MINE-800*     Mining Systems and Processes     
This course provides an overview of mining systems and processes and is intended to be presented to graduate students and professionals interested in the mining industry. The course is given in modules by faculty and spans a range of topics from mining to mineral processing with emphasis being placed on mining methods, methods of rock breakage, review of ground stability, ventilation, materials handling, mineral beneficiation, economic and environmental assessments, and corporate social responsibility. Three-term hours, fall term.

MINE-801* Community Aspects of Mineral Resource Development
This course provides students with a thorough understanding of community issues associated with mineral resource development. It provides context and examples to demonstrate how the industry response to these issues has changed over time. The business case for a disciplined approach to community engagement and relationship building is outlined. It introduces the topics of community development, community engagement, and indigenous issues which are further explored in subsequent courses. Fall term. E.A. Johnson.

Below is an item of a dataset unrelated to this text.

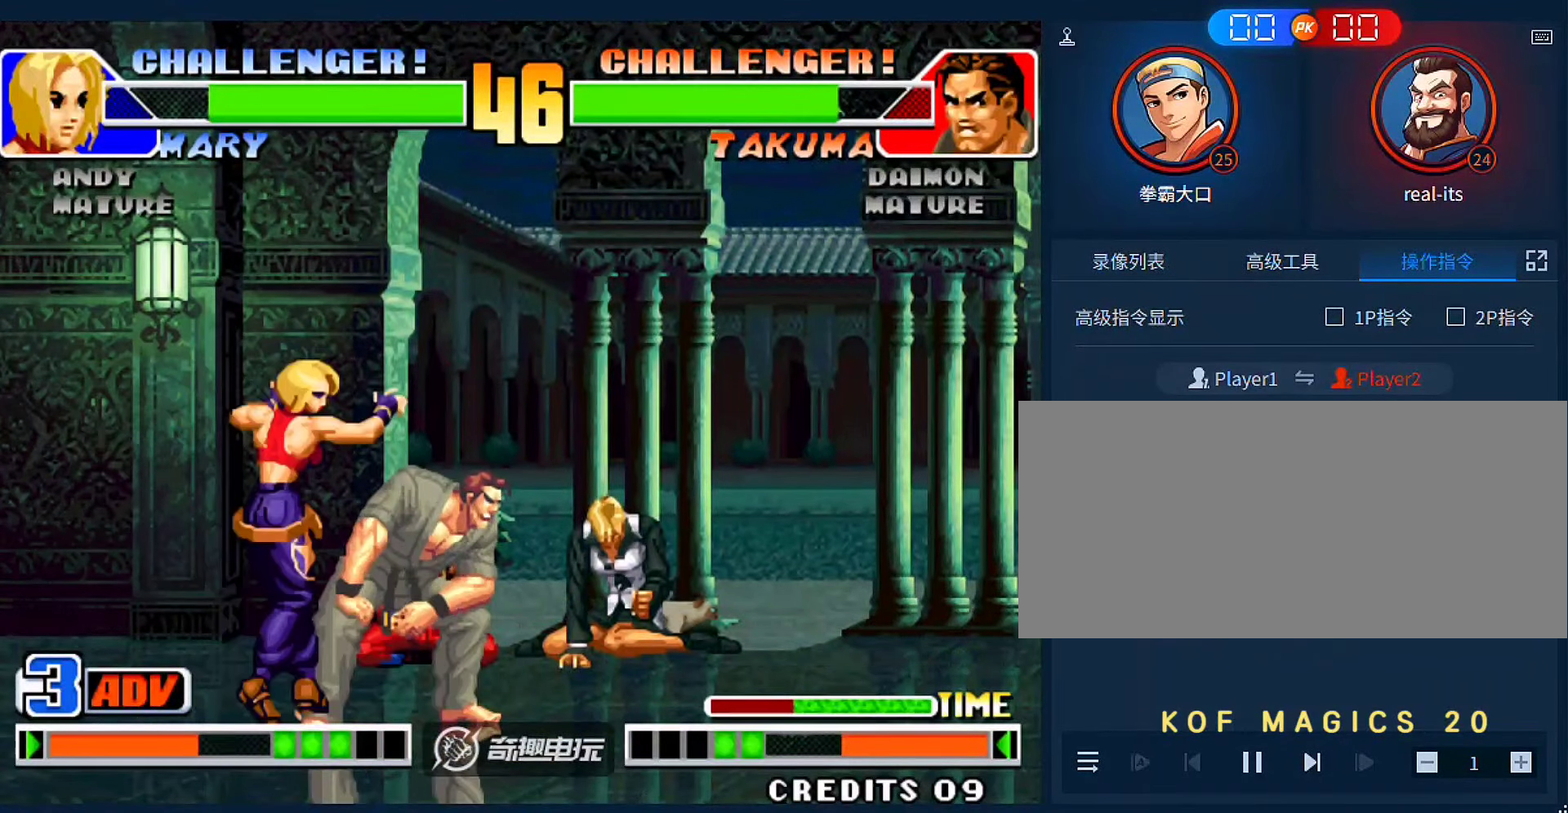
{"buttons": [], "left_stick": "left", "events": []}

MINE-803* Community Engagement and Mining
This course extends the exploration of a range of community development and community engagement domains, techniques and skills, relating to social technique, participatory approach to community development planning and programming; the use of partnerships as a vehicle for participatory development; social impact assessment; community engagement planning; program monitoring and evaluation. It expands and reinforces the participant's understanding of how the application of professional approaches and methods can assist communities and companies to build sustainable, organized relationships and structures within the broader context of mining and development practice, locally, nationally, and globally. Winter term. E.A. Johnson

MINE-804* Mining Projects and Indigenous Peoples
This course examines the social, political and economic relationships that exist between Indigenous Peoples and external parties in the development of commercial mining operations. The course will review specific social, political and economic issues arising from the engagement of Indigenous Peoples with the minerals industry, and the skill sets and knowledge base that are critical to negotiating positive relationships between Indigenous Peoples and mining companies.Fall term. E.A. Johnson

MINE-812*     Underground Mining     
This course provides a comprehensive discourse of all aspects of underground mining. It is designed to provide engineers with full knowledge to develop strategic and tactical mine planning and to incorporate all aspects of underground mining, including method selection, design, planning, scheduling, development and production. Classification methodologies are introduced to permit selection of a mining method based on orebody characteristics. The program includes description and application of underground mining methods, equipment selection and basic requirements.Layout and design of underground mine development and production and related equipment requirements are presented. Support services, including ground control, ventilation, dewatering, backfill, compressed air are introduced. Winter term; E.M. de Souza

MINE-814*     Advanced Ventilation and Environmental Mine Engineering     
The development of basic airflow models and complex ventilation networks are discussed in depth, and practical design studies using computerized techniques are developed. Topics related to ventilation calculation and design include: mine regulations and engineering design criteria, basic and complex circuit evaluation and design, natural ventilation, fan selection, auxiliary ventilation design, ventilation surveys and ventilation economics. The total environment of mines and air quality control are studied in detail, and include mine gases, mine dust, heat control and radiation hazard and control in mines. Three term-hours, lectures. Fall term. E.M. de Souza

MINE-817*     Advanced Explosives Technology     
Detonation theory and its applications. Topics include: Detonation theory, equations of state, experimental techniques for measuring explosive properties, initiation and sensitivity, shaped charges, metal working with explosives, commercial explosives, metal loaded explosives, dust explosions, pressure desensitization, numerical methods. Three term-hours, lectures. Not offered 2017-18.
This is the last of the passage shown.